Umpire's call should be removed from the Decision Review System (DRS), says former umpire Ian Gould.
The DRS system was first introduced to Test cricket in 2009 and it is now used in all three formats.
Recently retired Gould said umpire's call - which relates to an lbw decision - should be removed if DRS is available worldwide.
"To me, you have to have DRS worldwide and if you do that, I’d take umpire's call out," Gould said.
If a player reviews an lbw decision and less than half the ball is hitting the stumps, then the on-field umpire's call stands.
Teams no longer lose a review if a review is shown to be umpire's call.
"My argument is you can't go to one place and have 37 cameras on every decision you make, then you go somewhere else and there's only 10," Gould told BBC 5 Live's Tuffers and Vaughan Show.

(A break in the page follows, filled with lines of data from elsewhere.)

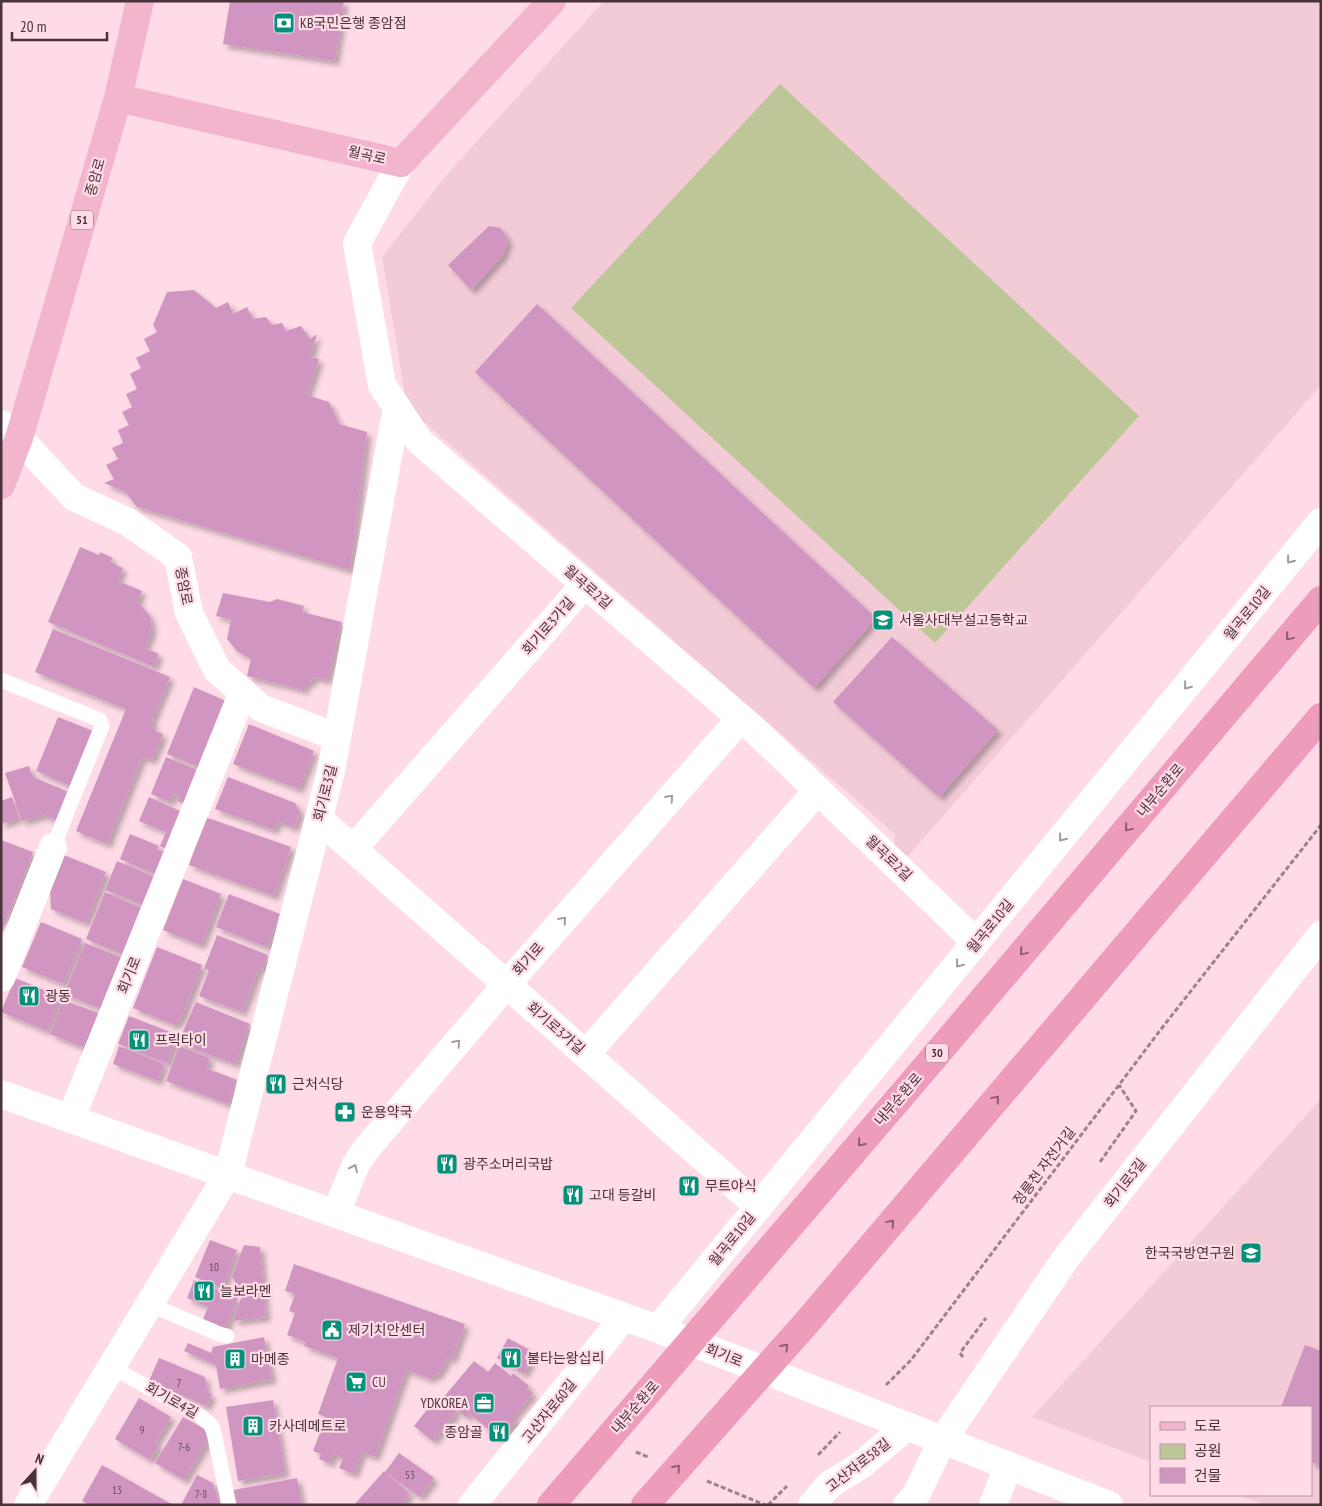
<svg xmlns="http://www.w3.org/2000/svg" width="1322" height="1506" viewBox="0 0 1322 1506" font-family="'PT Sans Narrow','Noto Sans KR',sans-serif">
<defs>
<filter id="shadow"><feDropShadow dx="4.5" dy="4.5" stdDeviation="2.5" flood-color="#0004"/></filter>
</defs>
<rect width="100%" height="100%" fill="#fedbe6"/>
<!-- built -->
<path fill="#f2cbd7" d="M604,1H1321V385L908,856L894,848L895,834L407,407L382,257L449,172Z
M1321,1099V1505H1265L1238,1495H1311V1407H1151V1462L1032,1417Z"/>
<!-- green -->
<path fill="#bdc696" d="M780,84L1139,416L935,643L571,308Z"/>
<!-- pier -->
<path fill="#fedbe6" d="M1319,645H1321V705L722,1415L756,1432L694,1505H526L636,1375L687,1400L758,1313L1083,934Z"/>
<!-- building -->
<path fill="#d095c1" filter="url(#shadow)" d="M230,1H344L335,61L223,44Z
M489,226L501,228L508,241L503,255L471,290L448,265Z
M194,290L216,308L228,302L233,314L247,307L253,319L266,317L272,325L282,323L286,331L301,326L310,339L317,334L310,357L319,359L307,395L329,402L339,424L367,432L350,570L137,507L125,492L104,483L114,479L106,465L118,459L112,448L123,443L118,430L129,425L122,412L132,407L126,394L137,389L130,374L141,368L136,358L150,351L144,339L157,332L153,325L167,292Z
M537,304L876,618L814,688L475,372Z
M80,547L99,555L100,552L113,558L110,562L123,568L118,581L142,591L137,602L147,612L151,620L152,631L145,648L159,654L154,667L48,622Z
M223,593L270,602L277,599L304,606L302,612L342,622L327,680L314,677L310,683H306L304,690L247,676L251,659L237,651L227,639L231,619L216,616Z
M53,629L170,677L152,720L154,730L163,734L152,760L142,757L107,844L76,831L126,709L35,672Z
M892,637L998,730L939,797L833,702Z
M194,687L228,702L202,768L167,754Z
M58,717L93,731L71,786L36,771Z
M249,724L314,751L299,789L233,764Z
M166,757L205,773L192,806L177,801L180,797L173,794L170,802L151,794Z
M29,766L33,777L71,793L59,821L44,815L22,821L5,773Z
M228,777L295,803L300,812L294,828L278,821L274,830L215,809Z
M12,797L19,818L1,824V801Z
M149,797L189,815L173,852L160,846L166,832L139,821Z
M205,817L291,847L274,896L189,865Z
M130,834L159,846L157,849L172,855L163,877L120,859Z
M1,840L33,852L1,935Z
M64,855L106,872L86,923L51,909L50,890Z
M117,861L160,879L148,907L105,890Z
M183,879L221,894L201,945L163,930Z
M105,892L146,910L127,956L86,939Z
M229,894L280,914L267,947L216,927Z
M41,922L82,939L63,984L22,967Z
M217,935L268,955L263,970L259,968L242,1012L199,996L209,970L204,969Z
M85,943L123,958L102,1009L64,994Z
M157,947L202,965L181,1019L175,1025L133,1008Z
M15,978L61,997L47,1031L1,1012Z
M63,1000L104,1015L90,1050L50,1034Z
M196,1002L250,1024L235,1064L178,1043Z
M129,1016L178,1035L167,1063L118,1044Z
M119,1046L164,1064L158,1081L113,1064Z
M179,1046L210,1058L206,1068L237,1080L228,1104L166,1081Z
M210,1240L237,1250L222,1288L195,1277Z
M244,1245L260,1247L266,1317L233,1321L242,1296L232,1276Z
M294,1264L465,1324L452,1360L447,1357L444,1366L436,1376L433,1375L431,1379L406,1370L375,1457L362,1452L354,1474L339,1468L343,1458L333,1454L330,1463L319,1459L321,1454L313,1451L321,1430L324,1431L328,1418L318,1414L338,1358L304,1346L306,1342L287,1335L295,1313L289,1311L295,1294L285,1291Z
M194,1280L238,1298L224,1331L202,1322L208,1307L187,1298Z
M264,1337L272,1379L220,1389L216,1365L184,1351L188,1343L211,1353L213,1347Z
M508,1338L535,1353L524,1374L497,1358Z
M1305,1345L1321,1351V1466L1311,1462V1407H1281Z
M159,1358L205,1377L207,1392L212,1394L207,1406L149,1381Z
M474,1361L488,1372L495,1363L511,1376L513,1373L529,1386L527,1389L533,1393L513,1417L516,1420L500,1439L470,1414L466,1417L443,1398Z
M438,1396L457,1411L433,1441L414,1426Z
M139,1398L171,1417L155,1443L159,1445L150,1460L115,1439Z
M273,1400L285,1473L238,1481L226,1407Z
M183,1417L212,1433L184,1480L155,1463Z
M399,1453L434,1478L420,1497L385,1472Z
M102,1465L173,1505H89L82,1501Z
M384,1471L410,1494L401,1505H354Z
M197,1475L213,1483L220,1505H181Z
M297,1478L302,1505H236L233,1490Z"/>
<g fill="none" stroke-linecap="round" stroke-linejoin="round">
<!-- path -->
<path stroke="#9e828b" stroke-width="3" stroke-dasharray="5 2.5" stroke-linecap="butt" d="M1100,1162L1136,1111L1119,1085
M963,1357L960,1353L986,1318
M886,1385L911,1360L1165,1024L1321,825
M636,1452L648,1457
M818,1455L840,1432
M707,1481L765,1505
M768,1505L787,1486"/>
<!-- service -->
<path stroke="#fff" stroke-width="15" d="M1,680L100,720L102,726L53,847
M149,1304L219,1334L227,1336
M111,1367L199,1415L211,1425L214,1433L229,1505"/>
<!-- minor -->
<path stroke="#fff" stroke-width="28" d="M401,163L357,243L382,385L419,441L759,734L976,942
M19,438L74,497L128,522L178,557L189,613L217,670L261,708L337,737
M319,819L759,1207
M353,849L585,584
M1,978L53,847
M586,1054L818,790
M71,1118L243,692
M336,1213L356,1164L367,1148L507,984L741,718
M658,1329L1321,522
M28,1505L228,1174L331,771L397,407
M472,1505L624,1317
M812,1505L829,1485L861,1465L906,1427
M907,1505L916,1495L942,1441
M993,1505L1008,1466"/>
<!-- tertiary -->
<path stroke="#fff" stroke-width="28" d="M1,424L19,438
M942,1441L1066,1258L1321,935"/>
<!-- secondary -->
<path stroke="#fff" stroke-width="28" d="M1,1094L658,1329L1109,1505"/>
<!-- primary -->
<path stroke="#f2b5cd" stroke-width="28" d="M118,98L401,163L552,1
M1,485L19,438L118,98L140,1"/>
<!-- trunk -->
<path stroke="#ee9cbc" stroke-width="28" d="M551,1505L925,1068L1321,600
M645,1505L808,1321L1321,717"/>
</g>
<!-- one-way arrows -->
<defs><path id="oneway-chevron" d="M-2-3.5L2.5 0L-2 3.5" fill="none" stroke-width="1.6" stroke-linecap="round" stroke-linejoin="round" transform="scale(1.25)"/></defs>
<g stroke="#a4999c">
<use href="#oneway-chevron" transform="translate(1290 560) rotate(129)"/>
<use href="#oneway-chevron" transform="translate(1187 686) rotate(129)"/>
<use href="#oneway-chevron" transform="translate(670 798) rotate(-49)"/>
<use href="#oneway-chevron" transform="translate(1062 838) rotate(129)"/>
<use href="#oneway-chevron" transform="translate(563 920) rotate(-49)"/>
<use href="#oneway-chevron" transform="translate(959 964) rotate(129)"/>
<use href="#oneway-chevron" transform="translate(457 1043) rotate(-49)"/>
<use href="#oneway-chevron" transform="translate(354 1168) rotate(-65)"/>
</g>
<g stroke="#8b5d6e">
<use href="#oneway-chevron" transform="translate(1289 637) rotate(130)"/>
<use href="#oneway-chevron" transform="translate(1128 828) rotate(130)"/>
<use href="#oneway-chevron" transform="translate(1023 952) rotate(130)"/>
<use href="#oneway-chevron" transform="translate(996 1099) rotate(-50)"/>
<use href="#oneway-chevron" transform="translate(861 1143) rotate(131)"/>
<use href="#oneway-chevron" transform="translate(891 1223) rotate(-50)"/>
<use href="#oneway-chevron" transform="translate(785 1347) rotate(-48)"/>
<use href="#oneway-chevron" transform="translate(677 1468) rotate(-48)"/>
</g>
<!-- icons -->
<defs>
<g id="bank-square" transform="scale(1.125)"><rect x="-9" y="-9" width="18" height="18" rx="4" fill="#05907a" stroke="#fedbe6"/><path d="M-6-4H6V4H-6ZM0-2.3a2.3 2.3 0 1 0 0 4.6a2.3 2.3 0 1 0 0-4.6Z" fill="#fff"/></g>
<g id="school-square" transform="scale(1.125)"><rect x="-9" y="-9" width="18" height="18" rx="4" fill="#05907a" stroke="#fedbe6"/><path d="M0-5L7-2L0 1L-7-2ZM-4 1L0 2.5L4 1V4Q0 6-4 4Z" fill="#fff"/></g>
<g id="restaurant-square" transform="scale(1.125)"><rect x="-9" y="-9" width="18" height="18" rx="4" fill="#05907a" stroke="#fedbe6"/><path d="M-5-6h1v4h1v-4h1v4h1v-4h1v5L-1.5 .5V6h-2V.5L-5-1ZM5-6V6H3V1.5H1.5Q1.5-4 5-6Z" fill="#fff"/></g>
<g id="pharmacy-square" transform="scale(1.125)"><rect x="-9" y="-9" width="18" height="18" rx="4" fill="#05907a" stroke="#fedbe6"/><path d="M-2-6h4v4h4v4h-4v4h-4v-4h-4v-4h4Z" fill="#fff"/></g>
<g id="university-square" transform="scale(1.125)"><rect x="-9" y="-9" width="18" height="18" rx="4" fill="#05907a" stroke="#fedbe6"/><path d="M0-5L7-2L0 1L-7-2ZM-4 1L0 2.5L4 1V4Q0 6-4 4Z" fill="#fff"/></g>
<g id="civic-square" transform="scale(1.125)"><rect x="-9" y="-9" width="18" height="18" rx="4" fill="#05907a" stroke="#fedbe6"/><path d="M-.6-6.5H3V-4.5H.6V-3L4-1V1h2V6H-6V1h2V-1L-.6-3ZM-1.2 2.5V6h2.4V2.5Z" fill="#fff"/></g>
<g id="building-square" transform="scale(1.125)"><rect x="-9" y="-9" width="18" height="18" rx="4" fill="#05907a" stroke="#fedbe6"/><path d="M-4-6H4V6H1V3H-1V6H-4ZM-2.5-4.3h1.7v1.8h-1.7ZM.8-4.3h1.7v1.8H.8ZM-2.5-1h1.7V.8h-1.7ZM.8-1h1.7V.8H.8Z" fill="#fff"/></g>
<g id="supermarket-square" transform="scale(1.125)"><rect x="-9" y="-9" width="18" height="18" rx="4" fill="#05907a" stroke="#fedbe6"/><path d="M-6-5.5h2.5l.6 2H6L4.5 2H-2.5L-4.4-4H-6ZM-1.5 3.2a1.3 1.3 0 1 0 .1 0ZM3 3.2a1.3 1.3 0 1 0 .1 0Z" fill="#fff"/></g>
<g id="office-square" transform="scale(1.125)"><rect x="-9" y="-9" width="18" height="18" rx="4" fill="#05907a" stroke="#fedbe6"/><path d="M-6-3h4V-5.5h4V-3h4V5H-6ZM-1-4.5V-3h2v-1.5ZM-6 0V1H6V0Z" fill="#fff"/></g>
</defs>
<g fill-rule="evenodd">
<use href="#bank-square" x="284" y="23"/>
<use href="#school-square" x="883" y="620"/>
<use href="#restaurant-square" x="29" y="996"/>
<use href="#restaurant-square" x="139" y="1040"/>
<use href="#restaurant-square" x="276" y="1084"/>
<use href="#pharmacy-square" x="345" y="1112"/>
<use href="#restaurant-square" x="447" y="1164"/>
<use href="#restaurant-square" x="689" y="1186"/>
<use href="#restaurant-square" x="573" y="1195"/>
<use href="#university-square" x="1251" y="1253"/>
<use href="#restaurant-square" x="204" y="1291"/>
<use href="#civic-square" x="332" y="1330"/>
<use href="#restaurant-square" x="511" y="1358"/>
<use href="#building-square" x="235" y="1359"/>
<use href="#supermarket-square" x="356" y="1382"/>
<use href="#office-square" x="484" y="1403"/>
<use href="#building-square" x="253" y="1426"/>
<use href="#restaurant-square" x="499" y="1432"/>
</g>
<g text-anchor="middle" stroke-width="4.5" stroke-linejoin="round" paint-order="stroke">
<!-- number labels -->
<g font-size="11" fill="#6b4c5c">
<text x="214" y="1271">10</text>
<text x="179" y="1387">7</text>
<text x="142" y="1434">9</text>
<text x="184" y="1451">7-6</text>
<text x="410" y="1479">53</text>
<text x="117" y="1494">13</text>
<text x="201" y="1498">7-8</text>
</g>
<!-- shield labels -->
<g fill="#fedbe6" stroke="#7f656e" stroke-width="1">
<rect x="71" y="210.5" width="22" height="19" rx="4"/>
<rect x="926" y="1043.5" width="22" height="19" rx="4"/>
</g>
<g font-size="12" font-weight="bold" fill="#49333a">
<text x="82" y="224">51</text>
<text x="937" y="1057">30</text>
</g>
<!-- poi labels -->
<g font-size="14" fill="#49333a" stroke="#fedbe6" text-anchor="start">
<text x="300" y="28">KB국민은행 종암점</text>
<text x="899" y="625">서울사대부설고등학교</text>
<text x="45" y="1001">광동</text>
<text x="155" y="1045">프릭타이</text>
<text x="292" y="1089">근처식당</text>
<text x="361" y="1117">운용약국</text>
<text x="463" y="1169">광주소머리국밥</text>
<text x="705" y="1191">무트야식</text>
<text x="589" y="1200">고대 등갈비</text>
<text x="1235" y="1258" text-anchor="end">한국국방연구원</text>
<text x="220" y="1296">늘보라멘</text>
<text x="348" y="1335">제기치안센터</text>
<text x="527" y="1363">불타는왕십리</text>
<text x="251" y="1364">마메종</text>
<text x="372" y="1387">CU</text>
<text x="468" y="1408" text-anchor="end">YDKOREA</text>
<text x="269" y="1431">카사데메트로</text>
<text x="483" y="1437" text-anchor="end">종암골</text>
</g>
<!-- street labels -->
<g font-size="14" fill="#49333a" stroke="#fedbe6">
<text transform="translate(367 155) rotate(13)" y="5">월곡로</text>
<text transform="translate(95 177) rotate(-74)" y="5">종암로</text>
<text transform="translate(184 586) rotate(79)" y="5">종암로</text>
<text transform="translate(588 587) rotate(41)" y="5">월곡로2길</text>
<text transform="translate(1247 613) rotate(-51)" y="5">월곡로10길</text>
<text transform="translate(548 626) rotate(-49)" y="5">회기로3가길</text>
<text transform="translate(1160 790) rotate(-50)" y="5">내부순환로</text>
<text transform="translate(325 793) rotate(-76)" y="5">회기로3길</text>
<text transform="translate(889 858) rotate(44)" y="5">월곡로2길</text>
<text transform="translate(990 926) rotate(-51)" y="5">월곡로10길</text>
<text transform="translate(528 959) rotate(-49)" y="5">회기로</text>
<text transform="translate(129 975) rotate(-68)" y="5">회기로</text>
<text transform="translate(556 1028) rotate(41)" y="5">회기로3가길</text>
<text transform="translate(898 1099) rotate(-49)" y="5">내부순환로</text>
<text transform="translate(1044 1166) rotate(-53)" y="5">정릉천 자전거길</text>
<text transform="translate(1125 1183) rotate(-52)" y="5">회기로5길</text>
<text transform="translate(732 1239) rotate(-51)" y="5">월곡로10길</text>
<text transform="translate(724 1355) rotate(21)" y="5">회기로</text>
<text transform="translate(172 1400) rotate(29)" y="5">회기로4길</text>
<text transform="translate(635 1407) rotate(-49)" y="5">내부순환로</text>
<text transform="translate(549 1411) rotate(-51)" y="5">고산자로60길</text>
<text transform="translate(858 1465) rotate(-38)" y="5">고산자로58길</text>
</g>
</g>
<!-- border -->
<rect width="1322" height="1506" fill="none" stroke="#49333a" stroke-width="5"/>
<!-- legend -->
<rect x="1150" y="1406" width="162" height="90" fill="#fedbe6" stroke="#b698a1"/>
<rect x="1160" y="1422" width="25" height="8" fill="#f2b5cd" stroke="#b698a1"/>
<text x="1194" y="1431" font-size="15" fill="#49333a">도로</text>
<rect x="1160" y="1444" width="25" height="15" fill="#bdc696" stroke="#b698a1"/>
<text x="1194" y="1456" font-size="15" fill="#49333a">공원</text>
<rect x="1160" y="1468" width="25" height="15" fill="#d095c1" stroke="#b698a1"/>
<text x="1194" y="1481" font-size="15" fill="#49333a">건물</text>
<!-- north arrow -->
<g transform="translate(35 1471) rotate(21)" stroke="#fedbe6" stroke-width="4" paint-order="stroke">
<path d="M0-4L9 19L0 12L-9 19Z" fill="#49333a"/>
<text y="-8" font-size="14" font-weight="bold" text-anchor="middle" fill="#49333a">N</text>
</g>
<!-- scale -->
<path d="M12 32v8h95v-8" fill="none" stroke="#49333a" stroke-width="2.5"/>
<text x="20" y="32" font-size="15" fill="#49333a" stroke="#fedbe6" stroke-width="4" paint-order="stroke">20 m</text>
</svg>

"It's unfair. It doesn't equal the game up."
The use of DRS is irregular in women's cricket in particular.
Global tournaments tend to have the technology but bilaterial limited-overs series do not.
In the men's game, Cricket Ireland could not afford the technology for their Test match against Pakistan.
Gould, who stood in 251 international matches, said umpires were "not massive fans" when the technology was first introduced.
"If a batsman came forward and was hit on the pad, then it was not out," he said.
"Then all of a sudden, you were seeing these things in front of you.
"That was the hard bit. When I first joined, a lot of senior umpires felt as though they were being shown up."